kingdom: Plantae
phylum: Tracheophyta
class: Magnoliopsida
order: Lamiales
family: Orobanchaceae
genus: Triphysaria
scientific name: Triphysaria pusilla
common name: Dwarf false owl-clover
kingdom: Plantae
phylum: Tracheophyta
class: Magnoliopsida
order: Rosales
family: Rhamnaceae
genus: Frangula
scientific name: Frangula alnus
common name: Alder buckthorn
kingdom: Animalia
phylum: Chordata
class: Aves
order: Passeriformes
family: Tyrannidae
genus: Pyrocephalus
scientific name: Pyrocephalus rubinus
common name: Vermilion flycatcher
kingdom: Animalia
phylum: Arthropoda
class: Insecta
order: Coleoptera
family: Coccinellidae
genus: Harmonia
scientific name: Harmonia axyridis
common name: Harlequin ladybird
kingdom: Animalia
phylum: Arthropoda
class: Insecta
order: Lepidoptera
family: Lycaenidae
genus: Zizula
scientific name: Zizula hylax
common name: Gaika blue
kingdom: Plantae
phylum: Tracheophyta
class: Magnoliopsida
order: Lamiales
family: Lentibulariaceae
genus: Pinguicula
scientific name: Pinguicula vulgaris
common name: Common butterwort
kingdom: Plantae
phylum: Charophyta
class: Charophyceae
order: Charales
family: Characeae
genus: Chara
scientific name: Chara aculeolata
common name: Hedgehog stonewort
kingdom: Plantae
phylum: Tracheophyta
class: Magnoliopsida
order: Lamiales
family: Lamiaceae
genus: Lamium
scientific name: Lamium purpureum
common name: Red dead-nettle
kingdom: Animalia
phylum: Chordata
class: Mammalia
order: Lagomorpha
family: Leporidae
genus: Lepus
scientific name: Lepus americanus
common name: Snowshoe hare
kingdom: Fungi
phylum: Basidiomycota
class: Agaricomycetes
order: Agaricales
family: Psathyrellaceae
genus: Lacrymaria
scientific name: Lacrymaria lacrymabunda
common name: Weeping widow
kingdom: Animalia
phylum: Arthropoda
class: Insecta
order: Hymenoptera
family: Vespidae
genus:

========

- _Required task_: Reproduce without changes the lines starting with the one containing "genus: Zizula" and ending with the one containing "phylum: Charophyta", including both.

- _Solved exercise_:
genus: Zizula
scientific name: Zizula hylax
common name: Gaika blue
kingdom: Plantae
phylum: Tracheophyta
class: Magnoliopsida
order: Lamiales
family: Lentibulariaceae
genus: Pinguicula
scientific name: Pinguicula vulgaris
common name: Common butterwort
kingdom: Plantae
phylum: Charophyta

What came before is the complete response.